The dollar has been under pressure against the safe haven yen since Friday when weaker-than-expected US payrolls fuelled speculation the Federal Reserve may consider another round of quantitative easing to boost growth.

Such speculation weighs on Treasury yields, which surged last month on tentative hopes of improving US growth and after a surprise easing of monetary policy by the BoJ in February.

The Bank of Japan held off any new steps at Tuesday's meeting to help meet its new inflation target and boost activity ahead of a more thorough assessment of the economy later this month.

Despite that, some analysts said the yen's gains this week could be capped by speculation of further stimulus from the BoJ when it issues new forecasts on the economy on April 27. Japanese growth is still fragile and consumer inflation around zero.

As the yen rose broadly after the BOJ decision, the euro retreated from session highs at 107.478 yen to hit a trough of 105.97 yen. Some traders earlier cited stop-loss buying in the pair triggered by US banks.

Morgan Stanley's Stannard said the euro could move significantly lower against the yen given rising euro zone debt concerns and he would look for a move into the 102 yen area.

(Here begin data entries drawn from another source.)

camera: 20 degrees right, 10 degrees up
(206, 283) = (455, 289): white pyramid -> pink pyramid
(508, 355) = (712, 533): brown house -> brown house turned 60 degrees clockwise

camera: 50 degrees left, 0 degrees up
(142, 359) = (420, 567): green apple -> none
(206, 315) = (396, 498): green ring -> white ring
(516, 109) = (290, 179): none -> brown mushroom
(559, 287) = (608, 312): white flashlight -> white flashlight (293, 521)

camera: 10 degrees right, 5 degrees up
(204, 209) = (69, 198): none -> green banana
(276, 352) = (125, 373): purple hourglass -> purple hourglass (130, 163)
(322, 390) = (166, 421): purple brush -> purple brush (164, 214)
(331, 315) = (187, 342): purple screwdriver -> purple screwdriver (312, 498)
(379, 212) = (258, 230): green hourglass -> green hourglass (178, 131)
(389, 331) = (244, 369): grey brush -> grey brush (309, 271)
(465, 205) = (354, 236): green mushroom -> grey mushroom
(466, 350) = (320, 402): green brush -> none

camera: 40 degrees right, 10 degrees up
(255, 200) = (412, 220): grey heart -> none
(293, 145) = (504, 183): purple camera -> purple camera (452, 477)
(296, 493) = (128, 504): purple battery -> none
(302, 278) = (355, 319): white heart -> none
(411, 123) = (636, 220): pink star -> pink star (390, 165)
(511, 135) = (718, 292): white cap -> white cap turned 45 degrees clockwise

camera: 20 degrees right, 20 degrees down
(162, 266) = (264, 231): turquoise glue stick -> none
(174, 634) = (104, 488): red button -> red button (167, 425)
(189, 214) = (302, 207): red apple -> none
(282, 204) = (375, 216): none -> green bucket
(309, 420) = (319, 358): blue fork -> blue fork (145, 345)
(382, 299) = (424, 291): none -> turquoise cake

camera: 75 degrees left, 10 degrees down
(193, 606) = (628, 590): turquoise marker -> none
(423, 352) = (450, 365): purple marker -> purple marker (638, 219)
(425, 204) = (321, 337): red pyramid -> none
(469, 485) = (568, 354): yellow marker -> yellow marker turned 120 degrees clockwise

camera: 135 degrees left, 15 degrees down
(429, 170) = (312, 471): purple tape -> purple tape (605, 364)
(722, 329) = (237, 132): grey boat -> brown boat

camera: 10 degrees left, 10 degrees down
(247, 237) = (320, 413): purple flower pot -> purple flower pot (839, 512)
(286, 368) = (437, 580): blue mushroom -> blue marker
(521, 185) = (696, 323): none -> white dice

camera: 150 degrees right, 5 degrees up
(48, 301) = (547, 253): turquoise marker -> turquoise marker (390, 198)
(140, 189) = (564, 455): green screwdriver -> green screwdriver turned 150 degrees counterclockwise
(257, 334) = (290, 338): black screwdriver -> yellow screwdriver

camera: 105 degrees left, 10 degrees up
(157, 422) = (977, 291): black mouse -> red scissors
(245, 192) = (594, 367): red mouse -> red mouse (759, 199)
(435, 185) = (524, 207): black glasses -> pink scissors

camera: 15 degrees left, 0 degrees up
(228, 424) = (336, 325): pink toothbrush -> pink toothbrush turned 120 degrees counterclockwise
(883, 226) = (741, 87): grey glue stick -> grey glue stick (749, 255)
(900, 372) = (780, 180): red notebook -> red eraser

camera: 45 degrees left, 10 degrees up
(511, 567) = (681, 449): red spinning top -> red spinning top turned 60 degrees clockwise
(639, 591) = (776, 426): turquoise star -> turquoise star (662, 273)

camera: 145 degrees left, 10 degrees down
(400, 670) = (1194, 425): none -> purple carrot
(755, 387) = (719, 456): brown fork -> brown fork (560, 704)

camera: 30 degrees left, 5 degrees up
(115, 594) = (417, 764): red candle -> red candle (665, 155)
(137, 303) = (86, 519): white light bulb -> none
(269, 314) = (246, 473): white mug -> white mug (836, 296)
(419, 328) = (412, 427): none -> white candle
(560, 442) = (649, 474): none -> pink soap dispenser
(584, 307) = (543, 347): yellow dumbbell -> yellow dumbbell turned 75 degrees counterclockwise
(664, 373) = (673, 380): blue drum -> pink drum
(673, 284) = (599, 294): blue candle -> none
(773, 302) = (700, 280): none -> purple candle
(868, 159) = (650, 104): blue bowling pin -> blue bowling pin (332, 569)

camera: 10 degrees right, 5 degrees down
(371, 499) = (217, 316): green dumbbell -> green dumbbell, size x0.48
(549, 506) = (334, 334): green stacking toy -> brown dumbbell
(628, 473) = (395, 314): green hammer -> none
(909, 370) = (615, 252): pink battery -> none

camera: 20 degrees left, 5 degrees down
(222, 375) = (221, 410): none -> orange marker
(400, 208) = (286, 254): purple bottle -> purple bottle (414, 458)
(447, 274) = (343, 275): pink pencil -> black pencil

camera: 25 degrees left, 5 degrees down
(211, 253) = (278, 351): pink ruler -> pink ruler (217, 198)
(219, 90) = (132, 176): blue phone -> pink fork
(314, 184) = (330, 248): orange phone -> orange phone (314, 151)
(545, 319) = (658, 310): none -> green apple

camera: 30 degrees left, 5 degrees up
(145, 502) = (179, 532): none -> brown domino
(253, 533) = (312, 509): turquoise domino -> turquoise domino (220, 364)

SPANISH, ITALIAN YIELDS RISE

The euro fell 0.2 percent versus the dollar to $1.3076, within sight of a one-month low of $1.3033 hit on Monday. Stop loss selling was reported around $1.3090 and market players cited more stops below $1.3064.

Both Spanish and Italian yields spreads over Bunds widened in early European trade, extending moves from last week when the US jobs numbers added to concerns about the global economic outlook.

Spanish bonds have also come under pressure recently as investors fretted Spain could be the next source of contagion in the euro zone due to its weak fiscal position.

Better-than-expected German trade data failed to provide the euro with much support as investors remained focused on underperformance in the periphery.

"The market is looking at Europe and saying there is a recession in some economies. Germany is doing quite well but is being dragged down by the others," said Gavin Friend, currency analyst at National Australia Bank.

"Euro/dollar looks to be moving down through $1.30 and I think it will be in a new $1.29 to $1.3250 range."

The growth-correlated Australian dollar dipped 0.2 percent to US$1.0276. It struggled to pull away from a three-month low of US$1.0243 hit last week, weighed down by soft local data, lingering concerns about a hard landing for the Chinese economy - a key Australian export market - and expectations for a cut in domestic rates next month.

Data showing China recorded a $5.35 billion trade surplus in March as exports grew faster than expected provided some support. Monday's high inflation reading of 3.6 percent also dealt a blow to hopes for more domestic stimulus for the Chinese economy.